Он осторожно двумя пальцами снял сороконожку с воротника, пошарил руками в углу и нашел консервную банку. Опустил туда насекомое, загнул крышку и поднес банку к уху. Ему показалось, что услышал, как сороконожка возмущенно затопала всеми своими конечностями. Ничего. Пусть посидит. Так безопаснее. Он снова затолкал банку в угол и успокоился.

Два секрета было у пленника: банка, которую он хранил в углу, крышкой которой он намеревался воспользоваться в недалеком будущем, и пакет. Он сумел его сохранить главным образом потому, что при смене хозяев удавалось всякий раз находить укромное место. Носить пакет на теле постоянно не рисковал.

Давным-давно, в той, другой, жизни, все казалось исполненным значения. Даже танцы до упаду. В койку. Ритуальные блины на разговенье. Взгляды, которыми награждали девочки на вечеринках. Уход из института. И только теперь он понял, что выбора, собственно, никогда и не имел. Выбирать надо было сейчас. Каждый день, каждый час, каждую минуту несвободы. А выбрав, ждать, как это умеют делать только звери, подчиняя все мысли и чувства, всю физиологию одному понятию — выжить.
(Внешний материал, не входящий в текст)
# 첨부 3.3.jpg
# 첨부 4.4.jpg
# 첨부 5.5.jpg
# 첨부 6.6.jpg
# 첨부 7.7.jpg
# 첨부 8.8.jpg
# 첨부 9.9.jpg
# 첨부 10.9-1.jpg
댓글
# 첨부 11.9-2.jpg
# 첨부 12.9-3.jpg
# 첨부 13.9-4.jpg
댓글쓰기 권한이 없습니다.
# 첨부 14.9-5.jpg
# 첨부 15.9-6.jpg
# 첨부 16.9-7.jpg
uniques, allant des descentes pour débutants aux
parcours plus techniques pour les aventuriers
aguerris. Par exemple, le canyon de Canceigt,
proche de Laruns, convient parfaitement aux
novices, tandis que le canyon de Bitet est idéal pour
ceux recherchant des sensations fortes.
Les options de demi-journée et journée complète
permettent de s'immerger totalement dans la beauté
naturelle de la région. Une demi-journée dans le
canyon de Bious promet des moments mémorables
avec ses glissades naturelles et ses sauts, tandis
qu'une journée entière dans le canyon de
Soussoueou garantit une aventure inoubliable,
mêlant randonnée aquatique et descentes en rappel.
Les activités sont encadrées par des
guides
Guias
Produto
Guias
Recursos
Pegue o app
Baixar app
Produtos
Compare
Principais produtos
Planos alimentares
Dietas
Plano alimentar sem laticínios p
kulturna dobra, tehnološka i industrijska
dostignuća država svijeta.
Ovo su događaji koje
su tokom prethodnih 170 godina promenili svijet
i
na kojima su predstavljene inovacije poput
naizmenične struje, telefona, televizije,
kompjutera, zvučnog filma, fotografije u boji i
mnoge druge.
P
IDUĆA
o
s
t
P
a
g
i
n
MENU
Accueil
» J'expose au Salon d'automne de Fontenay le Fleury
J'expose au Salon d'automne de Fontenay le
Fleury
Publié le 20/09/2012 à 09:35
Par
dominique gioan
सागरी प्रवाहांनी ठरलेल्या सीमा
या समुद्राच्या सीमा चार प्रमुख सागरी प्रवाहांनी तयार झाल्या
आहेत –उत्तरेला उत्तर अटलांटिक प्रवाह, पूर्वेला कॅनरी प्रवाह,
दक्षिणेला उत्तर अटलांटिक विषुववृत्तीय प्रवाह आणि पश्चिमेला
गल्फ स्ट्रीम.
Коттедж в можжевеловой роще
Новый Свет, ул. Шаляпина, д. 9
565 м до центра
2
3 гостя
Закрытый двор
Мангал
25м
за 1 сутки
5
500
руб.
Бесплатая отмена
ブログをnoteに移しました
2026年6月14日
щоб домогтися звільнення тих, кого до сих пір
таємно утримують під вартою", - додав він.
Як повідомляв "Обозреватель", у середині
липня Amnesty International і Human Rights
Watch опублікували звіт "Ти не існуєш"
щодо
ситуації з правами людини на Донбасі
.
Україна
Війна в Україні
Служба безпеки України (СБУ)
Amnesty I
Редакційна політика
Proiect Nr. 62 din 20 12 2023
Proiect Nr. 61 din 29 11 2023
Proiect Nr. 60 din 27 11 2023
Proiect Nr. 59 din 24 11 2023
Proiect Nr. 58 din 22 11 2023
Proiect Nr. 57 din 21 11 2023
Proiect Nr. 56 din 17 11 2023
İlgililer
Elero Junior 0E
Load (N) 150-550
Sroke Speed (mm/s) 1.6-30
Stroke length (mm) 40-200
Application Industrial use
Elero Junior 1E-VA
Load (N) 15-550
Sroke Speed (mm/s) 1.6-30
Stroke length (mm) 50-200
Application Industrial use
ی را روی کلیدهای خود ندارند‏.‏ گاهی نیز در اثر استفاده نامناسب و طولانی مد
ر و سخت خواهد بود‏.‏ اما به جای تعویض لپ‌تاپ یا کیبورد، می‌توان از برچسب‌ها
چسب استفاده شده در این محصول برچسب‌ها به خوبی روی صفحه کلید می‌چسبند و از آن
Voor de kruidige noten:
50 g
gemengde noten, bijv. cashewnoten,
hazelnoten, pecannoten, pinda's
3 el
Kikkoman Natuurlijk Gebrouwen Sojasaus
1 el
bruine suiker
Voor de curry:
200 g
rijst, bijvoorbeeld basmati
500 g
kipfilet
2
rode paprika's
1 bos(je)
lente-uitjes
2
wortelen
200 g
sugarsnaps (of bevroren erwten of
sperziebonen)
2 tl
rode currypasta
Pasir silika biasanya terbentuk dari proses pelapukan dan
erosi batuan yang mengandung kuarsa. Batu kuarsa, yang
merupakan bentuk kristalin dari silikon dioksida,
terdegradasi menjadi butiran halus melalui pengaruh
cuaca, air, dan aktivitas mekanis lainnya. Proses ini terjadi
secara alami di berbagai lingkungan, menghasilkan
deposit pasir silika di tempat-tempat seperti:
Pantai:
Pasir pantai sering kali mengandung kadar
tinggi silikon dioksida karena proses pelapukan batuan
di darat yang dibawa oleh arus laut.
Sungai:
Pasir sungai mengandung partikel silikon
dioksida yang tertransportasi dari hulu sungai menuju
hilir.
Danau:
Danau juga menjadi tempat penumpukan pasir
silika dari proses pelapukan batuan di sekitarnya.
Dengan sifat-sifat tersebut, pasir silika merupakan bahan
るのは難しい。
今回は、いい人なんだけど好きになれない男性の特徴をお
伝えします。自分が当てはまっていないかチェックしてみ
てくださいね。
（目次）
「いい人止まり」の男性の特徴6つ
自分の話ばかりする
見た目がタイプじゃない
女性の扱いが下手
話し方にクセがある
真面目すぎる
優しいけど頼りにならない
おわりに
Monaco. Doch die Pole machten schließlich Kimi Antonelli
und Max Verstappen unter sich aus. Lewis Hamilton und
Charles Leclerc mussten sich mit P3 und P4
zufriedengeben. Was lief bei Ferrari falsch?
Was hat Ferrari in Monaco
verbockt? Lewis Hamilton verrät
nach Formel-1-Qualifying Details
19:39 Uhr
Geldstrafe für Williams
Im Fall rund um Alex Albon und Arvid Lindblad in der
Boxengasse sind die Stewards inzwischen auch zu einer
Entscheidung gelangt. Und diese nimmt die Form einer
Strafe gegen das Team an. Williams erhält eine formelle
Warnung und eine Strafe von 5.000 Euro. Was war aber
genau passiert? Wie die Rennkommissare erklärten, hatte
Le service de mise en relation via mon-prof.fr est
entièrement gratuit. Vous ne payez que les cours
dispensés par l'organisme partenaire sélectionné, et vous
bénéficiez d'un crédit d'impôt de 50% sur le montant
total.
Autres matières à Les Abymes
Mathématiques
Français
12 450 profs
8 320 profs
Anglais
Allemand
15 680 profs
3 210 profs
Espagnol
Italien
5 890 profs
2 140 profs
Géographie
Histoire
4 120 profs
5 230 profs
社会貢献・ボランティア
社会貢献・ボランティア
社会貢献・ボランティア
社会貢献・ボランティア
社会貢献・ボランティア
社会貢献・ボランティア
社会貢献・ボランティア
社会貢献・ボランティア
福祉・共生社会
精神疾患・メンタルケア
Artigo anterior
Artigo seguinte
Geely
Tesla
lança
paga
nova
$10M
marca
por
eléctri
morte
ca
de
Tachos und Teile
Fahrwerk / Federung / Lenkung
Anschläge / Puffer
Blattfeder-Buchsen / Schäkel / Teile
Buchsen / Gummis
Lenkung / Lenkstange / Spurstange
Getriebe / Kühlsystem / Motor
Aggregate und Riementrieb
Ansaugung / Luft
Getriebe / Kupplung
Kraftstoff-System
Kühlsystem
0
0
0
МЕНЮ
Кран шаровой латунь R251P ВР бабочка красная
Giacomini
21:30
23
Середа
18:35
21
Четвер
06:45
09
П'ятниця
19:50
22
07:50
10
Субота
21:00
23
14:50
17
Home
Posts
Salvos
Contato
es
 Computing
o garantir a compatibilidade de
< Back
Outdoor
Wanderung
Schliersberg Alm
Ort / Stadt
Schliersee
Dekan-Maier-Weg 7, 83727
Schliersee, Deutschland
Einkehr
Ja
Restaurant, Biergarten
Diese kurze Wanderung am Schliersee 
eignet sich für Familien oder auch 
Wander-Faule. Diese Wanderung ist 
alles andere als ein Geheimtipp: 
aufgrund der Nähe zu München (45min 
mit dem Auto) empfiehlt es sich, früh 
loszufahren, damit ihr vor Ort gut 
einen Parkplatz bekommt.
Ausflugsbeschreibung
Все остальное потом. Потом.

Наверху топали сапогами, и с потолка подвала сыпалась мелкая, горькая пыль. Слов разобрать невозможно, да и те несколько, которые он выучил, все равно не позволили бы понять, о чем говорилось. Он вообще научился угадывать, что от него хотят, по жестам, взглядам, еле уловимой смене настроения тюремщиков. Человек ко всему приспосабливается.

Откинулась крышка погреба.

Вниз упал луч света. Не тот опасный дневной, на который, как на крючок, ловили желающие почесать кулаки, а от лампы.

— Эй! Свиня, на выход по одному… Живей, живей…

Акцент, понял пленник. Прибалт. Это было хуже, чем можно себе представить. Новообращенные всегда вынуждены доказывать свою нужность. Эти отморозки не гнушались ничем.

Пленники поднялись по приставной лестнице. Их вытолкали во внутренний двор.

На востоке алело. Вот-вот должно показаться солнце. Значит, сейчас заорет муэдзин. Хозяева совершат первый из пяти намазов, что означало несколько относительно спокойных минут. Совсем не холодно, но пленники дрожали. Может быть, это от свежего воздуха, который врывается в легкие, отгоняя последние остатки кошмарных видений, сопровождавших их в забытьи. Но что же взамен? А взамен они видели сквозь открытые ворота ГАЗ-66 с откинутым бортом и в темной глубине несколько пар сапог и армейских ботинок на чьих-то ногах. Нет смысла гадать, принадлежат они живым или мертвым. Через несколько минут все выяснится.

Прибалт не молился. Сидел положив автомат на колени. Искоса поглядывал на пленных равнодушными глазами, но пленники знали цену такому равнодушию. Последует команда, и они недобро оживут. Ох как недобро.

Сука, подумал про себя пленник, мы им все после войны восстановили, лучшие в Союзе дороги сделали, пока вся Россия в развалинах лежала, а он, пидор, сюда намылился за сраного дедушку мстить, который мельницу при русских потерял. Но глаза, глаза надо прятать, не встречаться с ним взглядами.

Из дома стали выходить люди. Обряд исполнен.

Старший скомандовал, и их вывели на улицу. Все направились к выходу из селения. По дороге открывались другие ворота. На улицу выталкивали таких же опухших от побоев. Все очень походило на кадры хроники полувековой давности. И тусклый рассветный свет. И сгорбленные фигуры в разношерстной одежонке. Только здесь никто не строил их в колонну, не отдавал приказов — все было понятно и без слов.

Сзади взревел мотором ГАЗ. Они посторонились и пропустили машину вперед, так что, когда подошли к лощине, машина с откинутым бортом стояла уже там, а на земле, сбившись в кучку, сидели пятеро.

Контрактники, понял пленник. Поняли это и все остальные, согнанные сюда со всего селения. Поняли, и, может быть, большинство даже не содрогнулось. Наоборот, отлегло. В ком-то, возможно, закипела кровь, но молчали. Знали — теперь не их черед. Теперь черед привезенных.

Отдельной толпой стояли жители селения. Пленник заметил тут и своих хозяев. Вполне мирные люди. Любой бы так посчитал. Но четверо сыновей из этого дома ушли на войну, и то, чем они там занимались, не составляло для пленника секрета — убивали.